··· RECORDS SUPPLIED

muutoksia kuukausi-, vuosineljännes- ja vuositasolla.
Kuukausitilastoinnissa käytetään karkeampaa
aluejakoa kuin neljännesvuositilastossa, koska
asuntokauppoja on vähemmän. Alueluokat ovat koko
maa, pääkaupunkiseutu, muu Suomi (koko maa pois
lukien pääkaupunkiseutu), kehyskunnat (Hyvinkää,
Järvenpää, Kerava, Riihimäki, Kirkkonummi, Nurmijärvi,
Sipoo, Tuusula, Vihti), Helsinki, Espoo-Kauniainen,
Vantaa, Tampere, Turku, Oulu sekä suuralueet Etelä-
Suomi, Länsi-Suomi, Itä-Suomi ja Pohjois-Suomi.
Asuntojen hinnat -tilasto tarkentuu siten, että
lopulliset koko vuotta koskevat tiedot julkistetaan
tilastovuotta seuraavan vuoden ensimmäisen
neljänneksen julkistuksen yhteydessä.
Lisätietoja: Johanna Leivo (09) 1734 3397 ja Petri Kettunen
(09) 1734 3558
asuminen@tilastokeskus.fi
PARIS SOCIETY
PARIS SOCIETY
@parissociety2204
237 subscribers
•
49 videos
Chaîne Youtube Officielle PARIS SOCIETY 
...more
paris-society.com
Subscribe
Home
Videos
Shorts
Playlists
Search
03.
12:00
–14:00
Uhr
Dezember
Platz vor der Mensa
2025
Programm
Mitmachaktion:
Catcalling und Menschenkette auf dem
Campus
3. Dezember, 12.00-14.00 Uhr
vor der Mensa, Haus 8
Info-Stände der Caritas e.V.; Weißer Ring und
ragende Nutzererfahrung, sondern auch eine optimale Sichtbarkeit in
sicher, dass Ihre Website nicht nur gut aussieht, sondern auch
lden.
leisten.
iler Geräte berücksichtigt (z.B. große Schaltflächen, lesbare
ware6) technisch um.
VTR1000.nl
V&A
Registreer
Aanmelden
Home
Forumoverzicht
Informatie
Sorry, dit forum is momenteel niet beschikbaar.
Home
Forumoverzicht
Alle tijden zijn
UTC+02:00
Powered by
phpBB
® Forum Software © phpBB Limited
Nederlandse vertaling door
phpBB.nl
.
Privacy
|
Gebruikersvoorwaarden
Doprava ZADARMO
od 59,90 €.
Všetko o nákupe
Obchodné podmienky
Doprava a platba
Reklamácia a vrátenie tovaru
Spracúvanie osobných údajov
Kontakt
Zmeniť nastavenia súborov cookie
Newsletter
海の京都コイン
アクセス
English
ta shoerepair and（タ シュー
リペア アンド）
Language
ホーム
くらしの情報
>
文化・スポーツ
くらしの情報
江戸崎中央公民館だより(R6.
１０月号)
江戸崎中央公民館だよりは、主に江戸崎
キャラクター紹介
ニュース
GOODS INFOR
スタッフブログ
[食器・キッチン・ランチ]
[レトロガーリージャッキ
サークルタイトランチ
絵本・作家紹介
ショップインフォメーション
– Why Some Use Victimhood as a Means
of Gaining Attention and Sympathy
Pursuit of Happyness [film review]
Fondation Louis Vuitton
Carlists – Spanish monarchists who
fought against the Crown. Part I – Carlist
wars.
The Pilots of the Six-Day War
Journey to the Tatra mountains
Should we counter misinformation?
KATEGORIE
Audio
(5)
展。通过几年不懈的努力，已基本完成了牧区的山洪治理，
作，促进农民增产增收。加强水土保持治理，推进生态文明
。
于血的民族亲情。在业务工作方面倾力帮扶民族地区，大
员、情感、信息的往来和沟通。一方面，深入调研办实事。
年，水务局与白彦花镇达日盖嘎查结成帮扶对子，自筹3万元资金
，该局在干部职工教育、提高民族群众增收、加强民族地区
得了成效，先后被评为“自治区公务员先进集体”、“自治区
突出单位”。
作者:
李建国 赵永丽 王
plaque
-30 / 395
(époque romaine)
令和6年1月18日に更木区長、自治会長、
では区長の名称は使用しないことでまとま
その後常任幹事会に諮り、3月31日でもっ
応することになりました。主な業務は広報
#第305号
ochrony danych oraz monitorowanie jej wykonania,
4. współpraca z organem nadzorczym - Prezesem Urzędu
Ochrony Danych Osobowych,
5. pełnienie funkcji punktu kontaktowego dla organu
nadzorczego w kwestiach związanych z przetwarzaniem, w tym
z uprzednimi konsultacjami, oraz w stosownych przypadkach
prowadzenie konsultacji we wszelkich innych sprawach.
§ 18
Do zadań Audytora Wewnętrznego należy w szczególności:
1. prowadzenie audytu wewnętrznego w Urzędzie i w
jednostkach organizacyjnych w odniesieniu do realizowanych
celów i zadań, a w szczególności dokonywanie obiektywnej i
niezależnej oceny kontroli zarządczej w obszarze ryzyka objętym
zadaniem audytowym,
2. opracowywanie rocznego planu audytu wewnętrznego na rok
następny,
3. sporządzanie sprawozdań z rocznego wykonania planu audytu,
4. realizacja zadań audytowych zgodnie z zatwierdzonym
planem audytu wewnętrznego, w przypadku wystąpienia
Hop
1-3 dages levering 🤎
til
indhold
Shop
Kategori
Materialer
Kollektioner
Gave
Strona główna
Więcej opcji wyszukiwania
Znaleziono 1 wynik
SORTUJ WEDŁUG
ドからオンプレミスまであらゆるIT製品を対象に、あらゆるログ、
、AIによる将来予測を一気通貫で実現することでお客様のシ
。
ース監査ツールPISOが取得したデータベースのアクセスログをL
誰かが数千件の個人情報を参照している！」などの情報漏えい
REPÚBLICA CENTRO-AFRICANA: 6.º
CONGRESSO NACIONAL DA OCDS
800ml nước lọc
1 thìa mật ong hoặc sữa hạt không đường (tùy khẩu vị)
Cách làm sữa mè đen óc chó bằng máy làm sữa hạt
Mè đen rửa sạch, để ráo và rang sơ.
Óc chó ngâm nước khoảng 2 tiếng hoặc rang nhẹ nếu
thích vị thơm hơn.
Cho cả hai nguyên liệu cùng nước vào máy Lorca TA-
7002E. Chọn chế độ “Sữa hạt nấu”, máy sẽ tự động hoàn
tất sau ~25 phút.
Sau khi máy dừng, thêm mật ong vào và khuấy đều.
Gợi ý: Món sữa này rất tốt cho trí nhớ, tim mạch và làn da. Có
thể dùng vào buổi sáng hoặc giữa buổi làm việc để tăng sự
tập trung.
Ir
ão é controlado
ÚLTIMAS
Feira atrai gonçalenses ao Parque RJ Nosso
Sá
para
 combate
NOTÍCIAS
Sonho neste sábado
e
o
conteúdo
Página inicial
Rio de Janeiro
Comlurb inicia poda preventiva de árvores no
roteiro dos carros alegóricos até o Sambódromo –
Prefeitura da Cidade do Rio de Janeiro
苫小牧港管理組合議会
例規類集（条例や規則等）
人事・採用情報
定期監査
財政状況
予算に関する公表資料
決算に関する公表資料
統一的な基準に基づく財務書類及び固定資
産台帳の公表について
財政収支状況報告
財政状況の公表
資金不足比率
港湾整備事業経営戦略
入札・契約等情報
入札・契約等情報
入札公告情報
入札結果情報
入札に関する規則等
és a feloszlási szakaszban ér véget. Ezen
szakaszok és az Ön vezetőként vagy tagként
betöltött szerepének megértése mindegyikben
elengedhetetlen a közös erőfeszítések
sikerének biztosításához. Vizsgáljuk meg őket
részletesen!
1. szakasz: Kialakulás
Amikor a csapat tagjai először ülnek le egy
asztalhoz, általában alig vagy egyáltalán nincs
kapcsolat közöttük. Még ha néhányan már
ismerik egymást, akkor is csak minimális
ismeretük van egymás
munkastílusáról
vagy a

······

Search the entries for the word "Janeiro", then list each line that holds it.

> _SOLUTION FOR THIS PROBLEM_
Rio de Janeiro
Prefeitura da Cidade do Rio de Janeiro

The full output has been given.